The Flying Pig Enchants on Lake Michigan's Majestic Shoreline
Conner, whose background is in accounting and library science, partnered with Robyn Mulhaney, a master gardener and artist, to create the compelling environment that keeps visitors coming back season after season. "The act of discovery and surprise is commonly used throughout the gallery and gardens," Conner says.
||The Flying Pig Gallery and Greenspace, located in Algoma, Wisconsin, is not an ordinary art gallery--as its name might suggest. Located in Northeast Wisconsin by the popular tourist destination lakeshore of Lake Michigan in Door County, the gallery and greenspace beautifully converges the outdoor environment and changing seasons with art. "We decided to not feel encumbered by Wisconsin's seasonal changes, but rather challenged," says Susan Conner, co-owner of The Flying Pig. "We built a space [leveraging] a natural wetland area, lake Michigan views, and open spaces, ready for extensive public gardens that would also serve as retail space.

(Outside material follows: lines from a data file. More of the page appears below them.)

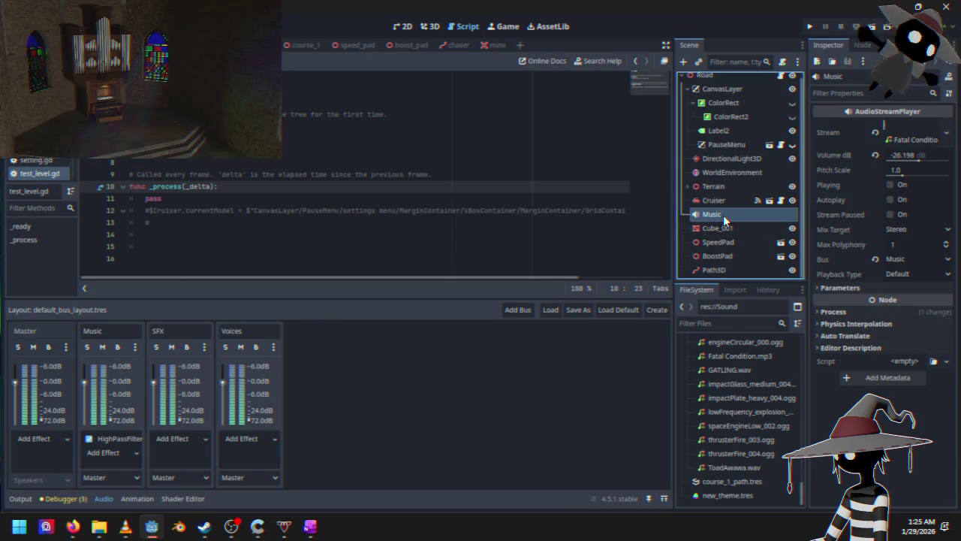
left_click(891, 199)
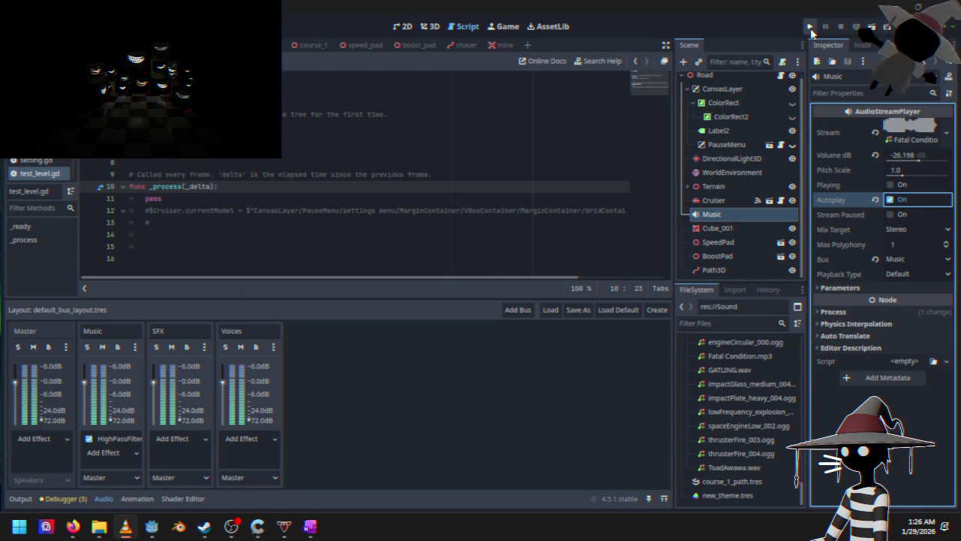
left_click(810, 28)
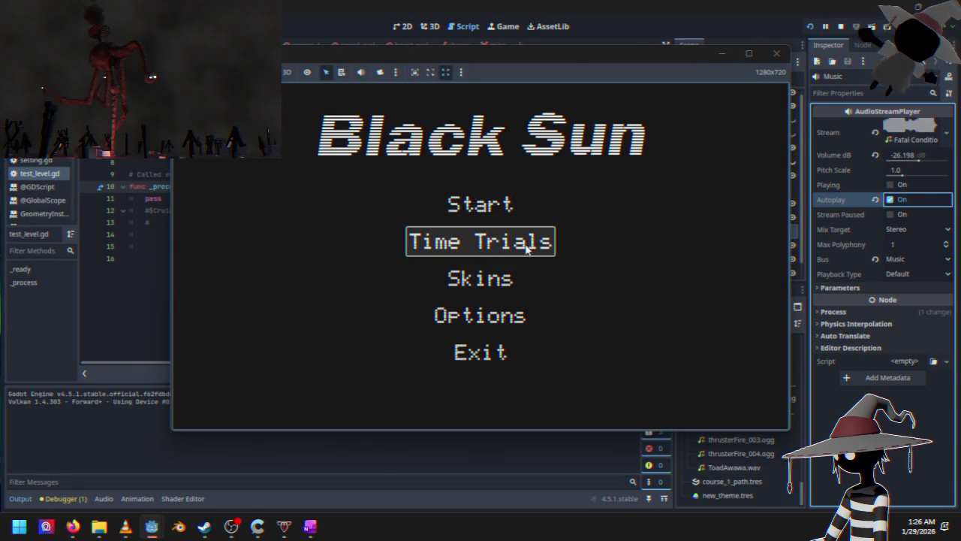
Start a Time Trials race, pause it, and open the in-game Settings panel.
key("Return")
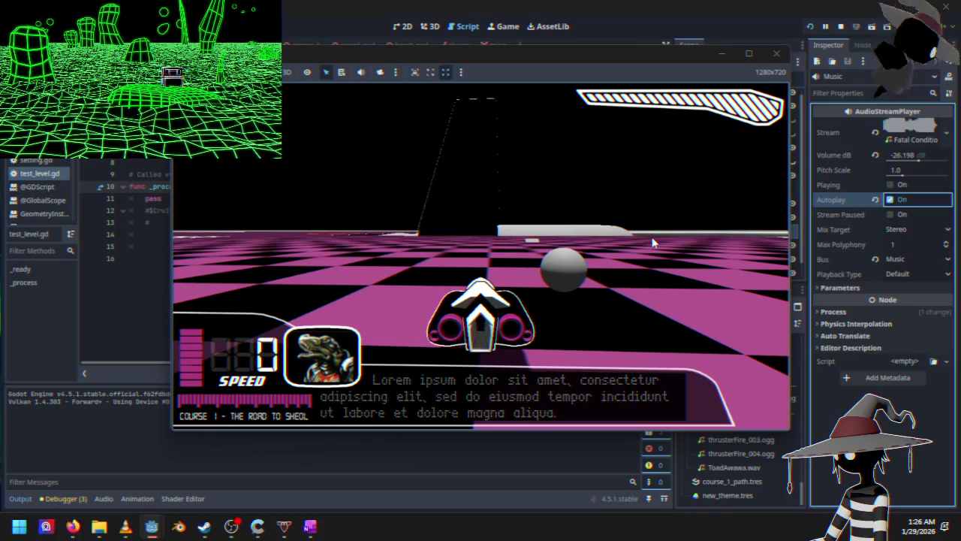
key("Escape")
key("Down")
key("Return")
Lower the master volume slightly, toggle Fullscreen on and back off, and close Settings.
key("Down")
key("Up")
key("Left")
key("Down")
key("Down")
key("Down")
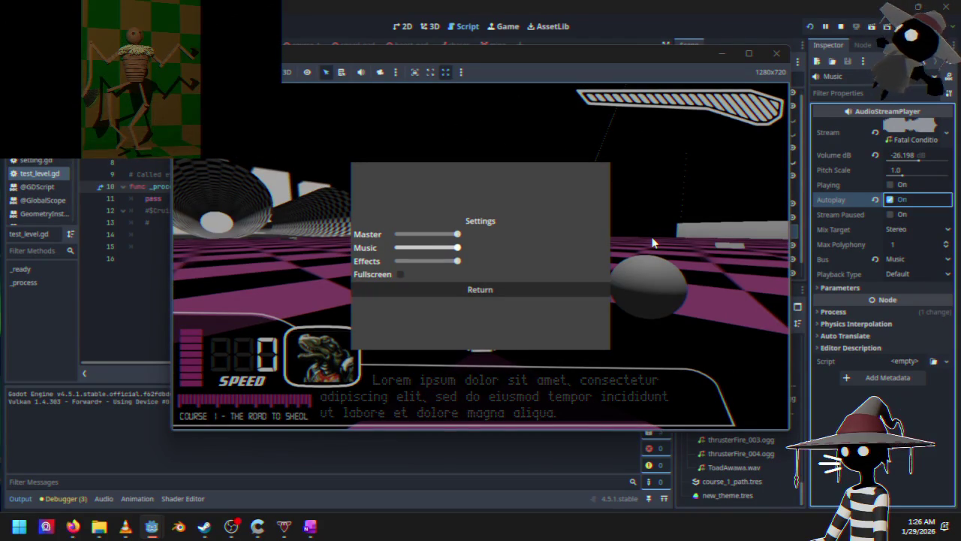
key("Return")
key("Return")
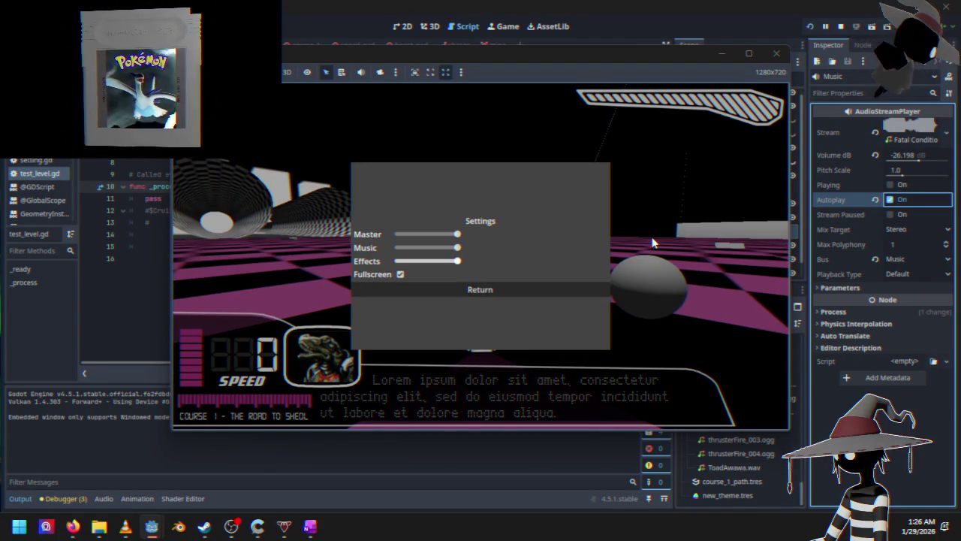
key("Down")
key("Return")
key("Up")
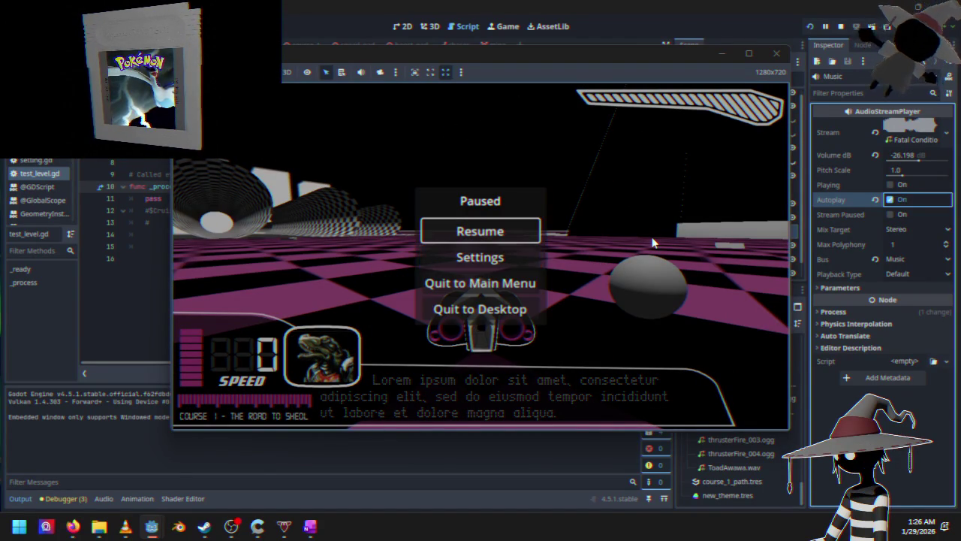
key("Return")
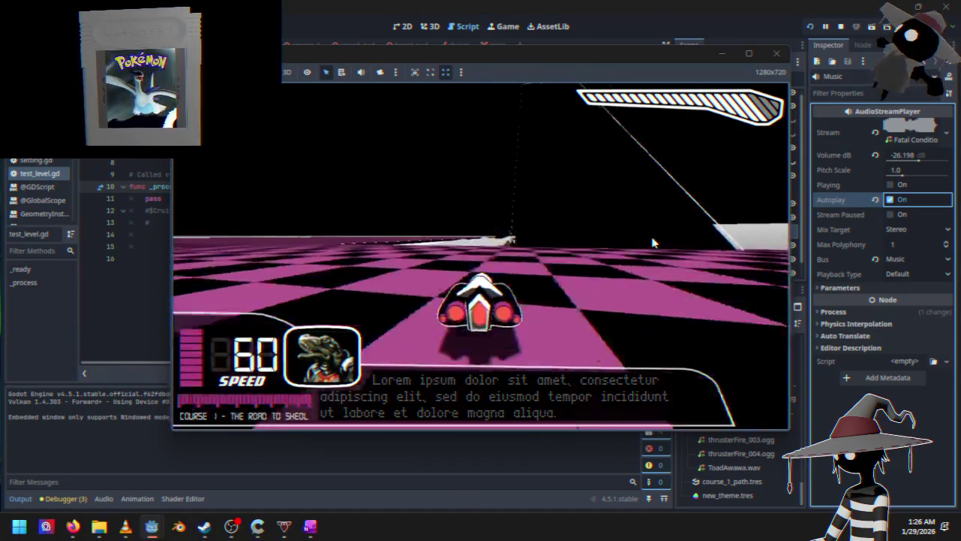
Pause the race again and Quit to Desktop to return to the editor.
key("Escape")
key("Down")
key("Down")
key("Down")
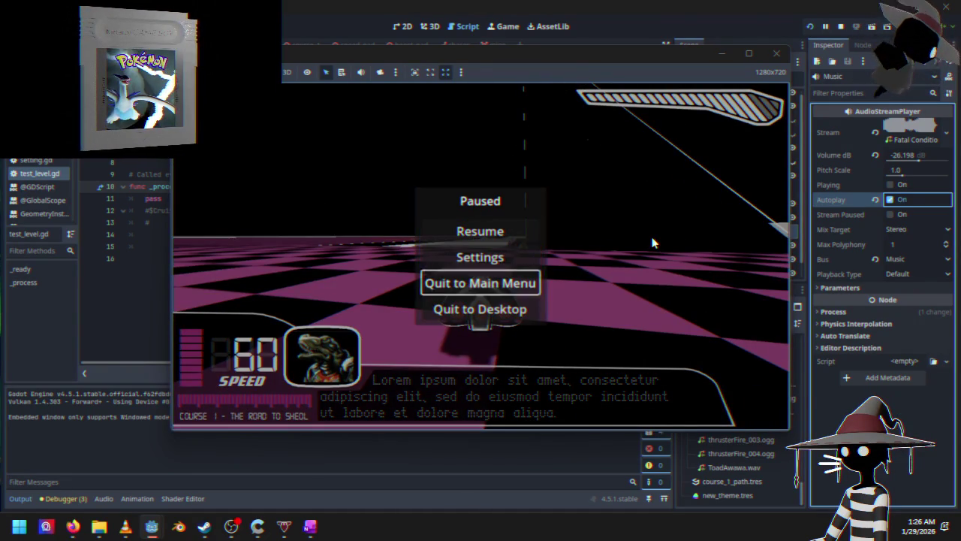
key("Return")
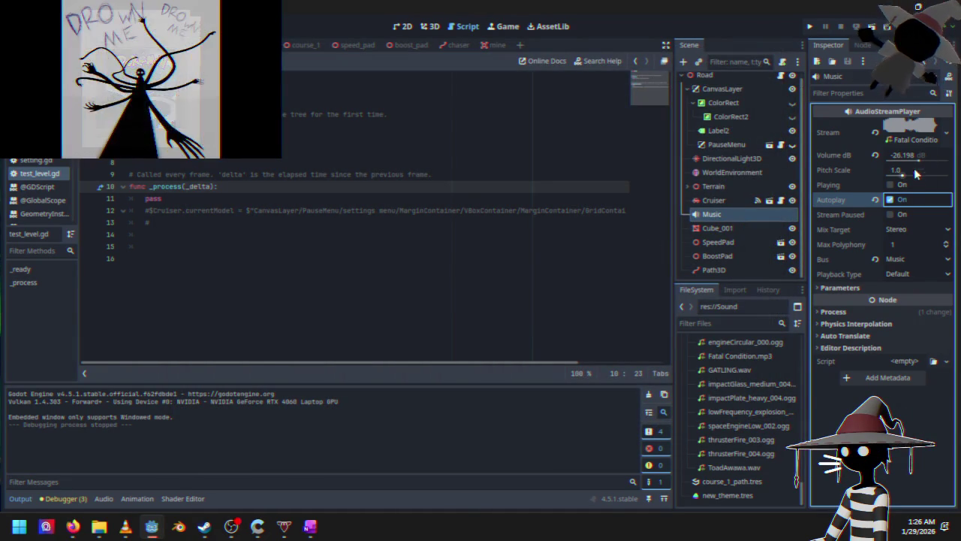
Raise the Music player's Volume dB to about -10.88 in the audio panel and relaunch the game.
left_click(104, 498)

The architecture of our building was greatly inspired by the vernacular of our rural Wisconsin location."
Open April through December and now in its 11th season, the gallery and greenspace was designed with sustainable attributes in mind, like passive solar and geothermal heating and cooling.
While there are certainly mundane checklists to accomplish every day as an order of operating The Flying Pig, it's "the possibilities" that keeps Conner inspired to come to work every day. She explains, "It may be the guest that takes the time to thank you for your unique representation of the arts world, the parent walking the gardens hand-in-hand with their child, explaining how things are created, the artists who tell you they stop for inspiration, or the family who visits each year, giving us an opportunity to watch their family members grow and become artists themselves."
|Playing outside the parameters of what's "normal" is something the gallery's owners pride themselves on. "The Flying Pig was intended to bend the rules," Conner says. "Its origins lie in folk and outsider art, a unique choice in comparison to the fine-art filled Door County Peninsula." Examples of the chosen blend of art displayed include assemblage, concrete, wood and ceramics, to name a few. A large hanging winch installation graces the space, for instance, and the Back Gallery shows works of emerging artists--while the second floor showcases larger two- and three-dimensional works. The first floor is dedicated to a collection of potters, jewelers, and craftspeople who call The Flying Pig their home gallery. The first floor space is also more whimsical and active, with a coffee shop and doors that open to gardens.
"We strive for a fun, educational, and inspiring experience, with an intentional effort to remove the intimidation from our gallery space," Conner says.
The robust online artist marketplaces have created a challenge for the brick-and-mortar gallery spaces that once represented and marketed artists. Conner and Mulhaney had to determine where exactly The Flying Pig fit in the crowded space. "New gallery owners need to take that into consideration when designing their spaces, developing their business models, and selecting their artists. They should not compete with them, but align themselves with them, focusing on the missed art 'experience' and education that the online galleries lack," Conner says.
So Conner and Mulhaney opted for a "Web-lite" approach, with just an informational website and social media pages. Beyond that, they rely on more traditional marketing methods--the bustling tourist traffic of Door County, print advertising, appearances for Wisconsin Public Television's Wisconsin Gardner show, as well as garden forum presentations held around the state. "Our greatest challenge in the digital marketplace was in the decision to enter it or not," says Conners. "We looked closely at online sales five years ago, eventually deciding to remain brick-and-mortar only. We found there to be too much potential for conflict and competition with the artists we represent, especially with the proliferation of online artist marketplaces, such as Etsy."
The arts and crafts world is not impervious to trends, and Conners and Mulhaney have take notice of a growing environmental art movement. "Being visual, artists have always been in the forefront of using their talents to make public statements about current issues and events," says Conners. "We have embraced this trend by exhibiting, creating, and stepping to the forefront as a business affected by local environmental issues."
But regardless of the larger arts and crafts scene, Conners and Mulhaney are intent on doing their own "thing," true to The Flying Pig style--or lack thereof. "Rather than cultivate a style, we give Robyn the freedom to create using our retail environment and gardens as her palette--artists' creations and plants, her medium," Conners says.
And despite making a comment years ago that they would own their own business "when pigs fly" (hence the gallery's name), Mulhaney and Conner have created and continue to create an iconic gallery and greenspace that draws new visitors and repeating visitors back year after year because they're compelled to discover and re-discover the bit of peninsula magic that resides on Lake Michigan's majestic shoreline. The unique gallery and green space is a must-stop for any Midwestern travel experience and one that can only be had in real life.